Он особенно не распространялся ни в редакции, ни среди товарищей — знали только домашние, знала Лена, — что последние годы, урывая всякую свободную минуту, читал труды Ленина, том за томом, в строгой последовательности, и удивлялся и поругивал в душе себя за то, что не сделал этого раньше. Он вникал во все многообразие материала, в исторические столкновения, которые вставали из ленинских трудов, ощущал зримо, реально противоборствующие силы, видел, как перед глазами кололся и рушился старый мир, в какой еще злой предсмертной агонии, зверея, падал он и поднимался, в каком, казалось, порой невообразимом клубке схлестывались силы зла и добра, социальной тьмы и света; все высвеченное, проявленное до мельчайших деталей, черточек гением этого человека, словно в каком-то фантастическом, с бесконечными возможностями, микроскопе, теперь складывалось в воображении Коськина-Рюмина в удивительно четкую, объемную историческую картину, и порой он не просто читал — вдруг начинал жить тем временем, видел себя участником тех далеких событий… Позднее он с удивлением и радостью, работая то ли над очередной своей статьей, то ли над авторским материалом или в поездке, беседуя с людьми, набирая материал впрок, вдруг обнаруживал, насколько легче удавалось рассматривать сложное, трудно поддающееся оценке событие с четко диалектических, социальных позиций.
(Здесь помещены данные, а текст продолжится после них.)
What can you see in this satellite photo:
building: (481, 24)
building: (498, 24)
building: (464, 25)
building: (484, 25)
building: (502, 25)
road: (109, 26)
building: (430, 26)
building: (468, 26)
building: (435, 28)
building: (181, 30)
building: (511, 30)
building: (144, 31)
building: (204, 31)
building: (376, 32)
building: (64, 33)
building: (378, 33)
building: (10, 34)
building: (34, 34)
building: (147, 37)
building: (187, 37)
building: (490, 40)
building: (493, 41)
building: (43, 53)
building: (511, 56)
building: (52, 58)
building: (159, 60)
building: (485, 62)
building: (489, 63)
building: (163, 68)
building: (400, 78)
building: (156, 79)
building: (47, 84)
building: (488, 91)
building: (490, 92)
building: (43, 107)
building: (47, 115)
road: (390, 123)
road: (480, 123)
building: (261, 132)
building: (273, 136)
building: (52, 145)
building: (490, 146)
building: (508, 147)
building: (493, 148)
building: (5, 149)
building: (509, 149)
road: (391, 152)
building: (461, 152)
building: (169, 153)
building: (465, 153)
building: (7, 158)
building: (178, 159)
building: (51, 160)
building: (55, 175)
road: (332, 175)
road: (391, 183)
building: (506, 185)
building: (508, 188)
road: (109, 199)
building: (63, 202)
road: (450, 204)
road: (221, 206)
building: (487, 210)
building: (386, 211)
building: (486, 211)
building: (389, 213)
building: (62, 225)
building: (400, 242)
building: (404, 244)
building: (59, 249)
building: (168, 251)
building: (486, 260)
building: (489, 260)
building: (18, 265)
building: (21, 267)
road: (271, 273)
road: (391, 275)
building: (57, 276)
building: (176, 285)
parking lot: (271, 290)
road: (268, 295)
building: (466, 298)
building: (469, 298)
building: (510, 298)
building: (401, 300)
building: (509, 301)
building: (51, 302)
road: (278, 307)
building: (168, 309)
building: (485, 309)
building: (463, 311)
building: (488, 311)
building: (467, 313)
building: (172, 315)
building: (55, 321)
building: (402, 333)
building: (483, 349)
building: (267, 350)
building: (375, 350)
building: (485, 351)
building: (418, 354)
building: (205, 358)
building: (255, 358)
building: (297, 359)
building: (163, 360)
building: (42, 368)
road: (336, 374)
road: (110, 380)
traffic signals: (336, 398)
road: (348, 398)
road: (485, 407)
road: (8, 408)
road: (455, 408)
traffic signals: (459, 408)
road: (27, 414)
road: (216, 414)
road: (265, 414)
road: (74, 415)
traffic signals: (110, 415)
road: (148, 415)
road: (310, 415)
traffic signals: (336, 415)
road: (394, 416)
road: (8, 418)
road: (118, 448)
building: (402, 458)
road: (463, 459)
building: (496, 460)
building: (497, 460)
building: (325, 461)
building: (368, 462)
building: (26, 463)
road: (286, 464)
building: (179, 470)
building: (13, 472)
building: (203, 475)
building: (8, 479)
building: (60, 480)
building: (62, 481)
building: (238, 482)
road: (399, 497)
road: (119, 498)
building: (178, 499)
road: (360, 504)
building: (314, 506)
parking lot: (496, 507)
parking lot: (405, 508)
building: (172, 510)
Постепенно тот внутренний ключ, внутренний логический инструмент, которым Коськин-Рюмин все больше и свободнее оперировал, стал и его магическим кристаллом, неотделимым от него, органичным, и это обычное, естественное становилось его миром, его пониманием всего окружающего, его философским, моральным, эстетическим «я», без чего он теперь не мыслил, не представлял и себя и бытие свое. И он не переставал испытывать внутреннее радостное ощущение простора, распахнутости; он даже не мог бы объяснить свое ощущение точно, но все время в нем жило то чувство, какое возникало в детстве после легкого, освежающего, напористого дождя: будто горизонт, как удивительную сцену, кто-то раздвинул, распахнул, и за ним — уходящая в необозримую бесконечность хрустально прозрачная даль…

ГЛАВА ДЕВЯТАЯ

8 августа

По «гвоздодеру» летать научили: ракета слушается всех команд. Первый этап обучения — как передвигать ноги — позади. Теперь — от команд со счетно-решающей машины: обучение летать в динамике. Иначе говоря, теперь команды на ракету будут подаваться не раздельно, как было раньше, — вправо-влево, вверх-вниз, — а в динамике, согласно программе, задаваемой машиной.

Пустили. Взлетев и уже обратившись в огненную точку, ракета вдруг разломилась, рухнула. У конструкторов переполох. Еще бы! Выходит, представление о ее надежности пошатнулось. На летучем заседании, прямо здесь же, на площадке, конструктор поникло пообещал:

— Будем думать…

Но явились «машинники»:

— Ракета не виновата, команду за пределы допустимых перегрузок выдала машина. И сама же представила доказательства.

Конструктор ракеты немо, как оглушенный, сидел, потом принялся стакан за стаканом пить теплую, с рыжим отстоем воду из графина.

Что же, пошатнувшаяся часть ракеты восстановлена. Но поговорка о «первом блине» все равно оправдывается…


20 сентября

Наконец и второй этап позади: в динамике ракета ведет себя послушно, точно выдрессированная и вымуштрованная. Казалось, теперь и в замкнутом контуре, на последнем этапе обучения, то есть в полном цикле наведения по имитированной цели, сложностей не будет — отщелкаем, как орехи. А там — и работа по реальной ракете!

Но закон подлости есть закон подлости: при каждом пуске по имитированной цели точность наведения «оставляет желать лучшего»… Ошибки, как сказал Овсенцев, будь здоров! А на носу ноябрьские праздники, у всех желание пустить настоящую антиракету, а не телеметрическую и не по имитированной цели! Отметить бы праздник… Но увы!

Через два дня новый пуск, и опять по имитированной цели. Готовим, все тщательно проверяем. Но даст ли этот пуск что-либо новое?

На стартовой площадке предпусковая суета, однако суета строго определенная.

И вдруг — целая делегация: военные и мои подопечные. Постой, постой! Среди них капитан, практикант академии… Гладышев. Да, человек шесть, и Гладышев вроде бы в центре… Что бы это значило?

— Валерий Павлович Гладышев предлагает заменить константы в алгоритме наведения, ввести новые. Проверили, Сергей Александрович, вроде получается лучше.